It’s going to be a hot time in Atlanta
It seems like football’s biggest event just can’t avoid the cold anymore. After last year’s event in America’s icebox, Minneapolis, I’m sure the NFL was thinking that wouldn’t be an issue this season with Super Bowl LIII — that’s 53 to those of us Roman numeral-challenged — kicking off in Atlanta, but even the Deep South is getting hit with this massive polar vortex.
However, while my home city tries to do its best imitation of the planet Hoth from The Empire Strikes Back, the weather in Atlanta will supposedly reach tolerable levels at kickoff, which is a good thing.
Even though the game should be indoors, trust me when you’ve lost feeling in your fingers walking around the festivities like I did last year, it kind of takes the excitement away. That’d be a shame, because on paper, this year’s game looks like it could be a good one.
There’s a lot of interesting storylines that go along it. The game is back in Atlanta for the first time since 2000 when another uncharacteristically cold snap hit the area. That game was also the (then St. Louis) Rams’ first Super Bowl victory and it helped begin the trend of truly good Super Bowls as the Rams stopped Tennessee one yard short of the end zone on the final play.
The one that’s been talked about at length is that New England’s fortunes as a franchise changed with its first title fight with the Rams back in 2002. Heading into Super Bowl XXXVI in New Orleans, the Patriots were considered the underdog, but in the eyes of some people, they were one to root for since the Super Bowl was taking place just about five months after the Sept. 11 attacks.
It was also the Rams’ chance to create their own dynasty as they won their first title just two years before and had arguably a much better team than the 2000 version. However, as we all know, New England won the game on a last-second kick by Adam Vinatieri and began its reign of terror on the league, while the Rams’ Greatest Show on Turf held its last performance.
Now the Rams are back, but in a different form, while the Patriots have returned by doing what they do best, winning consistently.
Unlike the previous go-round, New England is favored, but only slightly whereas the Rams were heavy favorites back in ’02.
And with that, here’s some predictions for the big event:
National anthem length — Only twice in the last 12 years has the anthem been completed in less than 1 minute, 45 seconds, and with Atlanta star Gladys Knight doing the honors tonight, it’s probably not going to happen this year. I think she’ll put on a good show and holds that last note long enough to crack the two-minute mark.

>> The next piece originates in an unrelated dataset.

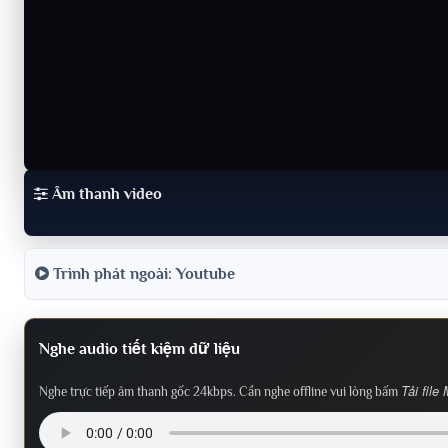
Âm thanh video
Trình phát ngoài: Youtube
Nghe audio tiết kiệm dữ liệu
Tải file
Nghe trực tiếp âm thanh gốc 24kbps. Cần nghe offline vui lòng bấm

Who scores first? The Rams stumbled out of the gates against New Orleans in the NFC Championship and the Patriots started off hot in Kansas City, so I think they get on the board first. However, it’ll be a field goal as the Rams defense stiffens and forces New England to settle for just three points.
Who gets the first touchdown? I’ve gone back and forth with this question. Even though I think the Patriots will score first, I think the Rams will be the first in the end zone. I’m saying C.J. Anderson on a short run. A lot of people seem to think it’s going to be Anderson’s teammate Todd Gurley, but he had such a quiet game against the Saints, I don’t think he’s going to be the first one to get it.
Who commits the first turnover? This one was surprisingly easy to pick. When Brady’s confident, he doesn’t make many mistakes, and like I said, he seems to think he can take on the world. As good as he’s been in the Super Bowl, people tend to forget that Brady threw an awful pick against Seattle deep in Seahawks territory and tossed a pick-six to Atlanta two years ago. I think it happens again right before halftime.
Will there be a fourth-quarter lead change? Of course there will be. The last two games, New England made its huge comeback to force overtime against the Falcons, and last year, Philadelphia took the lead with a little more than two minutes left.
What color will the Gatorade be that gets dumped on the winning coach? This one usually stumps me. I don’t think teams use their own colors as flavors of choice, so I don’t think it’ll be blue or red. I’m going to go orange.
Finally, who wins and who gets MVP? The last two years, I’ve picked against New England and I’ve gone 1-1 with those predictions. Unlike the previous two years where I was confident that the Pats would lose, I’m not so sure with this one.
Up until I started writing this column, I was going to pick New England simply because of the whole “everybody thinks we suck” thing that the Pats keep pushing and that they’ll somehow use that bizarre mindset to earn themselves a victory, probably with the help of a fluke play.
But then something changed. I remembered that New England doesn’t always get the breaks (just look at those two SB losses to the Giants) and to beat Belichick, you have to either think outside the box like what the Eagles did or have a coach that has an almost eidetic memory.
The Rams have that in Sean McVay. I think he’ll recognize some defense that the Patriots used in a game back in 2016 or something, and he’ll manage to exploit it in the final minute with L.A. quarterback Jared Goff earning MVP honors.
The Patriots’ time as the NFL’s premier franchise began with a Super Bowl-winning field goal in a dome against the Rams, but that incredible run won’t end that way tonight.
The way it should end, though, is L.A. kicker Greg Zuerlein nailing the game-winning field goal in the closing seconds and the Rams getting to celebrate in Atlanta again.